▶ [Text shown]:
- - -

Correspondence

To the Editors.

Dear Sirs,

In reading your paper for the last few months one is struck with the insistence that characterises the finishing up of most of the articles, that is the capture of the political machinery by the workers, thereby obtaining control over the armed forces.

One realises that the workers’ revolution will not be successful unless by the aid of the Army, Navy, and Police Force, they have stripped every vestige of power from the ruling class, thereby transforming from a functionless class to productive units of the Communist republic.

But by the mere fact of the workers getting a majority in the House of Commons and in the local council chambers will that prove all-sufficing ? Because one must bear in mind that right from your infantry officer to the more high administrative posts, are recruited from the ruling class.

Consequently, is it not more than likely that by the return to the governing bodies of a majority of revolutionaries, the “property-owning class,” seeing their interest menaced, would immediately utilise the forces of the Crown to crush the workers? Undoubtedly there will be a portion of the armed forces whose sympathies will [not] be with the workers. Are they not already organising for the day ? Boy Scouts, Special Police Force, comprising of the shop-keeping element, men with a little stake in the present order.

Because the political machinery is more advanced in this country than Russia or Italy, does that imply that the transformation will be more peaceful? Circumstances seem to point to the fact that the machinery to hand will be used more efficiently by the master class here, owing to their vaster political experience.

Circumstances seem to point to the necessity of the workers themselves being armed in order to crush the armed forces of the Crown before they can be supreme.

By these few remarks I do not mean to infer that parliamentary action is useless, because in any highly organised society administrative work is necessary, for the control and direction of industry, and when such is under the control of the worker, obviously some form of parliamentary procedure is required.

But what I do imply is that the workers must be organised, primarily in the workshop, for a clear class purpose—first the suppression of the armed forces of the Crown (this necessitating, of course, an armed struggle) secondly the seizure of the land, factories, etc., by the workers and the democratic control thereof. This only shows that Parliament will only control the armed forces when the counter-revolutionary forces have been defeated.

- - -

▶ [Provided data]:
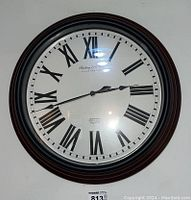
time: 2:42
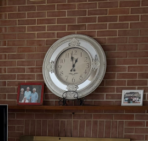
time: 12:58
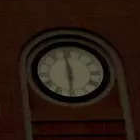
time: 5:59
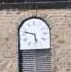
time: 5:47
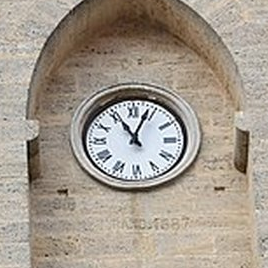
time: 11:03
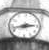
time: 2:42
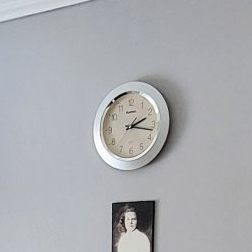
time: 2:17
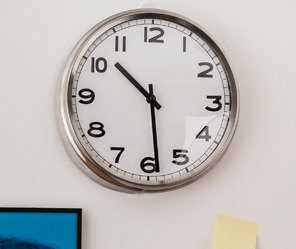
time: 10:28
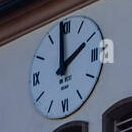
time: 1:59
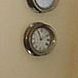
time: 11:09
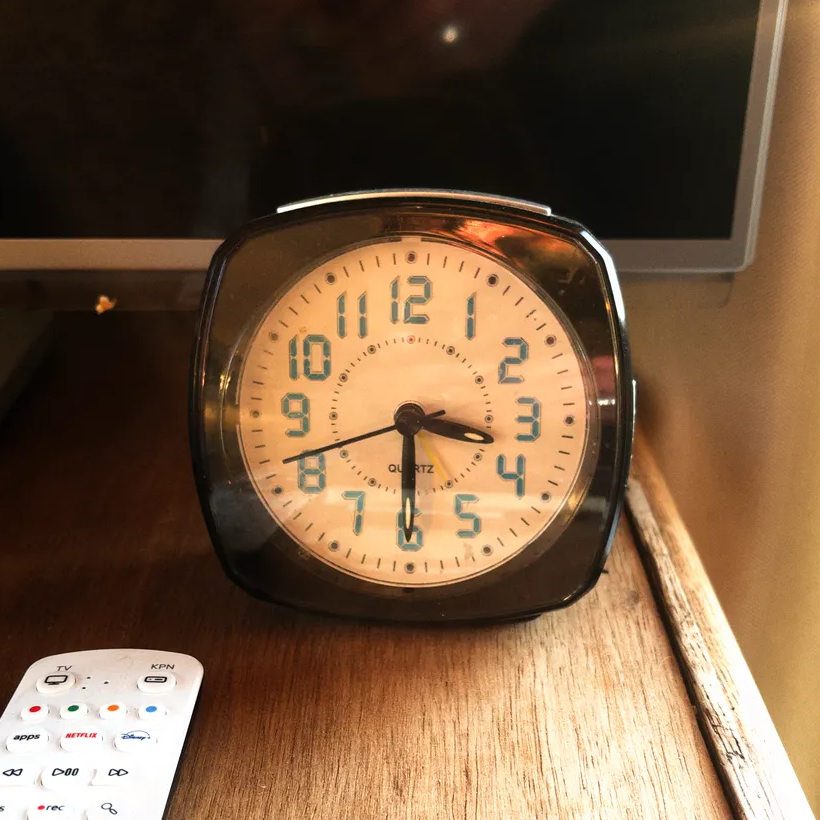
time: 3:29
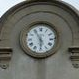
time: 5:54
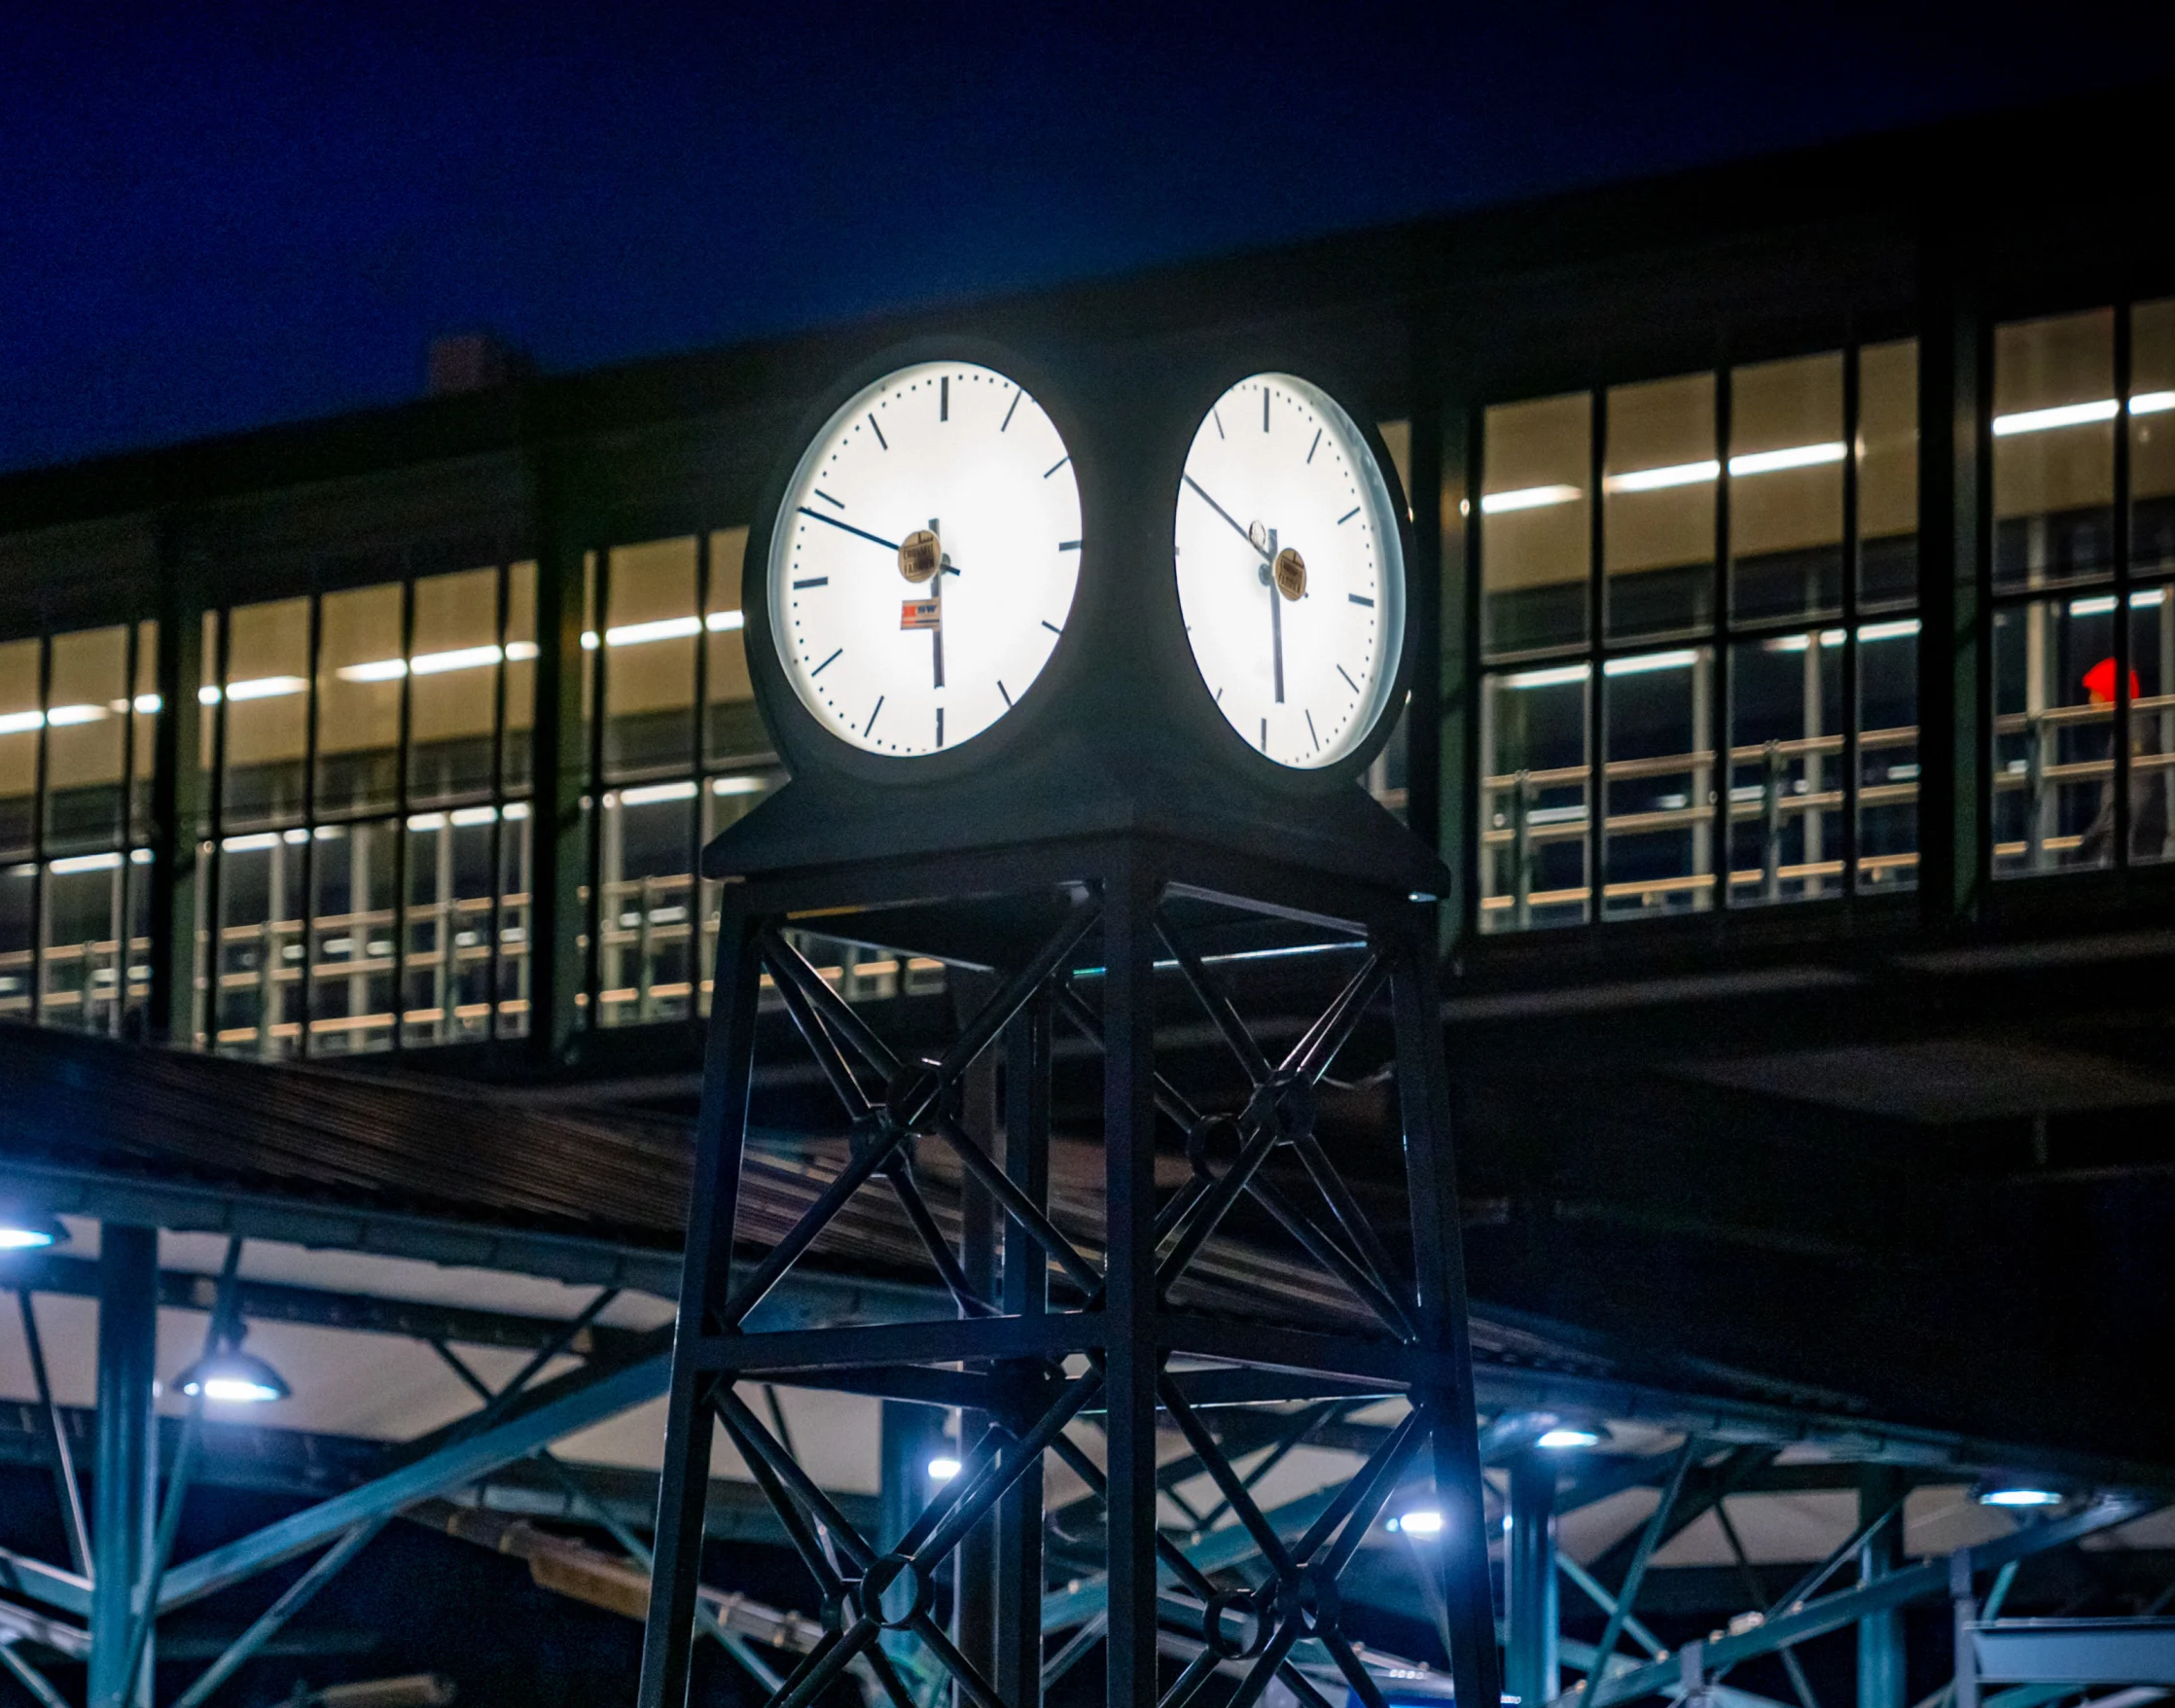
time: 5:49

- - -

▶ [Task 1]:
Answer these questions from the letter:
(a) From which class does the letter say officers and higher administrative posts are recruited?
(b) Which two bodies does the letter name as already organizing "for the day"?
(c) Where does the letter say the workers must be organized primarily?
▶ [Task 2]: According to the letter, why is parliamentary action not useless?

▶ [Written answer 1]:
(a) The ruling class.
(b) The Boy Scouts and the Special Police Force.
(c) In the workshop.

▶ [Written answer 2]: Any highly organized society needs administrative work to control and direct industry. Once industry is under the workers' control, some form of parliamentary procedure will be required.